*What you will do*: Rewrite all of the items below, replacing each occurrence of "common name" with "vernacular name" and leaving everything else unchanged.

※

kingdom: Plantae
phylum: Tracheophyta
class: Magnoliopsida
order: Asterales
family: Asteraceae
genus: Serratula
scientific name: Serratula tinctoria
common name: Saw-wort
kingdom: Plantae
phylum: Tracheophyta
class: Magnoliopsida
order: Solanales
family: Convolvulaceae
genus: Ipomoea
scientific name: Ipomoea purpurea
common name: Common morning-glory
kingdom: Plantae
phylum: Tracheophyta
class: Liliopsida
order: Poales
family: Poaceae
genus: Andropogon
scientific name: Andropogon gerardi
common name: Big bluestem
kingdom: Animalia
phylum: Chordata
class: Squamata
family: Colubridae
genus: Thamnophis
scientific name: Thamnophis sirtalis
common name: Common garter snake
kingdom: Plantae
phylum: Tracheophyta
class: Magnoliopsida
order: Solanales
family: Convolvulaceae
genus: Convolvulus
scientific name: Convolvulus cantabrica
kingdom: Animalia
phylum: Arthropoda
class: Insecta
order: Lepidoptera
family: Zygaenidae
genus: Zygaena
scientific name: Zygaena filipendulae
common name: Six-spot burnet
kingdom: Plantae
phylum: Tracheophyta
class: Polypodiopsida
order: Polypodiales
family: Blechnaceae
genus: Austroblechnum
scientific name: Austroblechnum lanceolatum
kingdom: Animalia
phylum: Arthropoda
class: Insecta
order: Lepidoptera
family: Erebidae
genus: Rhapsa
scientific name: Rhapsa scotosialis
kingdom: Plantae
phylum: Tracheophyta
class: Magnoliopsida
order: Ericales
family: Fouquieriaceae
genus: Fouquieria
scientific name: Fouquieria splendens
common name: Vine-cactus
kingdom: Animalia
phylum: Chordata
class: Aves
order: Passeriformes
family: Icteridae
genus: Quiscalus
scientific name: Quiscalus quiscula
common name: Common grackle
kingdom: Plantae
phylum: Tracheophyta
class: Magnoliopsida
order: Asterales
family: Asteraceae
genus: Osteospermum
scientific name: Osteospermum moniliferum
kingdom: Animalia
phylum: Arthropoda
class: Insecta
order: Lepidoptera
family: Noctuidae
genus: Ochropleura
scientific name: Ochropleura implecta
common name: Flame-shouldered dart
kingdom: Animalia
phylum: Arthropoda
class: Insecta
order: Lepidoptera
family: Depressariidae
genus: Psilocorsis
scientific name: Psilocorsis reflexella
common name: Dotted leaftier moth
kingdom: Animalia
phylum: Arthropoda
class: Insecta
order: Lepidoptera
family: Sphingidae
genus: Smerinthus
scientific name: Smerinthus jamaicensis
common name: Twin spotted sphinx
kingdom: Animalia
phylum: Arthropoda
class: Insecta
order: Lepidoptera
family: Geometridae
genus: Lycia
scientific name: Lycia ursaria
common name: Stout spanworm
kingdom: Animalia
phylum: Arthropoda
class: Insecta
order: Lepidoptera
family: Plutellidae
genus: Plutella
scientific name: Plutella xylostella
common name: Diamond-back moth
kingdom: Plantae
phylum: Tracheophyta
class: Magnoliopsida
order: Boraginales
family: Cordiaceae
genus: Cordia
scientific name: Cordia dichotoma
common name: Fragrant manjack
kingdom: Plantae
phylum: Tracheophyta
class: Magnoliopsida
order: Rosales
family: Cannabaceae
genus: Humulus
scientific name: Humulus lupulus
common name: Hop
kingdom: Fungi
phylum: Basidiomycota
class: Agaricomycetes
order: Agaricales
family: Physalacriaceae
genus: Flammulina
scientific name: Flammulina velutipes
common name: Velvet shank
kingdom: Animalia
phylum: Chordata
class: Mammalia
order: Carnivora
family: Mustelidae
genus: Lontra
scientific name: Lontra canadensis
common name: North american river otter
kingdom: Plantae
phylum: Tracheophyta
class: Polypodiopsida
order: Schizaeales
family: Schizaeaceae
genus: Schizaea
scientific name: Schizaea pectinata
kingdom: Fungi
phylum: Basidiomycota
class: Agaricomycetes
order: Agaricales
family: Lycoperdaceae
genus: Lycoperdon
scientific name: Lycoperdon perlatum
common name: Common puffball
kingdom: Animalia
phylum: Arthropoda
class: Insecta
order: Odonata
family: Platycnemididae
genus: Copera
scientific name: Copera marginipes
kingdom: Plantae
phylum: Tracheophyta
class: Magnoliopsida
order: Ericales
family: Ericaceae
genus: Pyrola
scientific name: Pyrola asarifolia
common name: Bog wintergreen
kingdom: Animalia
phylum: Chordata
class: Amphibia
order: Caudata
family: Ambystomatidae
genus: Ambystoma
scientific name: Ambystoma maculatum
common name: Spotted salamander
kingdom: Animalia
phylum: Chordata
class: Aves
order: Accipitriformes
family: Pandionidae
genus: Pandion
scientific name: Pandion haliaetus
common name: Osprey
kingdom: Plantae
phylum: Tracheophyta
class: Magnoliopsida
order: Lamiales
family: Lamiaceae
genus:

※

*Result*:
kingdom: Plantae
phylum: Tracheophyta
class: Magnoliopsida
order: Asterales
family: Asteraceae
genus: Serratula
scientific name: Serratula tinctoria
vernacular name: Saw-wort
kingdom: Plantae
phylum: Tracheophyta
class: Magnoliopsida
order: Solanales
family: Convolvulaceae
genus: Ipomoea
scientific name: Ipomoea purpurea
vernacular name: Common morning-glory
kingdom: Plantae
phylum: Tracheophyta
class: Liliopsida
order: Poales
family: Poaceae
genus: Andropogon
scientific name: Andropogon gerardi
vernacular name: Big bluestem
kingdom: Animalia
phylum: Chordata
class: Squamata
family: Colubridae
genus: Thamnophis
scientific name: Thamnophis sirtalis
vernacular name: Common garter snake
kingdom: Plantae
phylum: Tracheophyta
class: Magnoliopsida
order: Solanales
family: Convolvulaceae
genus: Convolvulus
scientific name: Convolvulus cantabrica
kingdom: Animalia
phylum: Arthropoda
class: Insecta
order: Lepidoptera
family: Zygaenidae
genus: Zygaena
scientific name: Zygaena filipendulae
vernacular name: Six-spot burnet
kingdom: Plantae
phylum: Tracheophyta
class: Polypodiopsida
order: Polypodiales
family: Blechnaceae
genus: Austroblechnum
scientific name: Austroblechnum lanceolatum
kingdom: Animalia
phylum: Arthropoda
class: Insecta
order: Lepidoptera
family: Erebidae
genus: Rhapsa
scientific name: Rhapsa scotosialis
kingdom: Plantae
phylum: Tracheophyta
class: Magnoliopsida
order: Ericales
family: Fouquieriaceae
genus: Fouquieria
scientific name: Fouquieria splendens
vernacular name: Vine-cactus
kingdom: Animalia
phylum: Chordata
class: Aves
order: Passeriformes
family: Icteridae
genus: Quiscalus
scientific name: Quiscalus quiscula
vernacular name: Common grackle
kingdom: Plantae
phylum: Tracheophyta
class: Magnoliopsida
order: Asterales
family: Asteraceae
genus: Osteospermum
scientific name: Osteospermum moniliferum
kingdom: Animalia
phylum: Arthropoda
class: Insecta
order: Lepidoptera
family: Noctuidae
genus: Ochropleura
scientific name: Ochropleura implecta
vernacular name: Flame-shouldered dart
kingdom: Animalia
phylum: Arthropoda
class: Insecta
order: Lepidoptera
family: Depressariidae
genus: Psilocorsis
scientific name: Psilocorsis reflexella
vernacular name: Dotted leaftier moth
kingdom: Animalia
phylum: Arthropoda
class: Insecta
order: Lepidoptera
family: Sphingidae
genus: Smerinthus
scientific name: Smerinthus jamaicensis
vernacular name: Twin spotted sphinx
kingdom: Animalia
phylum: Arthropoda
class: Insecta
order: Lepidoptera
family: Geometridae
genus: Lycia
scientific name: Lycia ursaria
vernacular name: Stout spanworm
kingdom: Animalia
phylum: Arthropoda
class: Insecta
order: Lepidoptera
family: Plutellidae
genus: Plutella
scientific name: Plutella xylostella
vernacular name: Diamond-back moth
kingdom: Plantae
phylum: Tracheophyta
class: Magnoliopsida
order: Boraginales
family: Cordiaceae
genus: Cordia
scientific name: Cordia dichotoma
vernacular name: Fragrant manjack
kingdom: Plantae
phylum: Tracheophyta
class: Magnoliopsida
order: Rosales
family: Cannabaceae
genus: Humulus
scientific name: Humulus lupulus
vernacular name: Hop
kingdom: Fungi
phylum: Basidiomycota
class: Agaricomycetes
order: Agaricales
family: Physalacriaceae
genus: Flammulina
scientific name: Flammulina velutipes
vernacular name: Velvet shank
kingdom: Animalia
phylum: Chordata
class: Mammalia
order: Carnivora
family: Mustelidae
genus: Lontra
scientific name: Lontra canadensis
vernacular name: North american river otter
kingdom: Plantae
phylum: Tracheophyta
class: Polypodiopsida
order: Schizaeales
family: Schizaeaceae
genus: Schizaea
scientific name: Schizaea pectinata
kingdom: Fungi
phylum: Basidiomycota
class: Agaricomycetes
order: Agaricales
family: Lycoperdaceae
genus: Lycoperdon
scientific name: Lycoperdon perlatum
vernacular name: Common puffball
kingdom: Animalia
phylum: Arthropoda
class: Insecta
order: Odonata
family: Platycnemididae
genus: Copera
scientific name: Copera marginipes
kingdom: Plantae
phylum: Tracheophyta
class: Magnoliopsida
order: Ericales
family: Ericaceae
genus: Pyrola
scientific name: Pyrola asarifolia
vernacular name: Bog wintergreen
kingdom: Animalia
phylum: Chordata
class: Amphibia
order: Caudata
family: Ambystomatidae
genus: Ambystoma
scientific name: Ambystoma maculatum
vernacular name: Spotted salamander
kingdom: Animalia
phylum: Chordata
class: Aves
order: Accipitriformes
family: Pandionidae
genus: Pandion
scientific name: Pandion haliaetus
vernacular name: Osprey
kingdom: Plantae
phylum: Tracheophyta
class: Magnoliopsida
order: Lamiales
family: Lamiaceae
genus:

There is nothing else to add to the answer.